Biggest unknown: Whether replacement commitments could ever close the stock gap — if one-for-one replacement were actually delivered, the inequality effect would be much smaller.
Our reading: Right to Buy has two competing distributional effects. For buyers who can exercise the right, it transfers subsidised wealth — the IFS confirms this reduced inequality for working families in the scheme's early phase. But the evidence now points the other way overall. First, more than 40% of purchased homes have flowed to private landlords rather than new owner-occupiers, concentrating property wealth upward rather than spreading it. Second, each sale at an inflated discount removes a unit of genuinely affordable housing from the social stock; with sales running at roughly double the replacement rate, the cumulative loss is large.
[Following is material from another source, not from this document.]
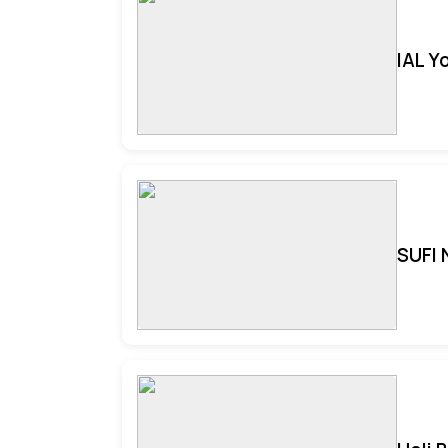
IAL Y
SUFI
The households at the very bottom of the distribution — those who cannot afford to buy even at discount — are left competing for a shrinking social stock and face higher private rents, with the IFS explicitly stating RTB 'did little for those at the very bottom' and created welfare costs as stock dwindled. The Resolution Foundation concurs: early buyers gained, but the aggregate effect on the poorest is negative. Maintaining inflation-linked discounts and blocking local authority discretion to manage the scheme perpetuates and deepens this dynamic. The key counterfactual is whether genuine one-for-one replacement could neutralise the distributional harm; every available source confirms replacement has not been delivered in practice. Therefore, on the evidence, maintaining maximum RTB discounts modestly improves the position of the subset of council tenants who can buy, while materially worsening the position of the larger and poorer group who cannot, widening the gap overall.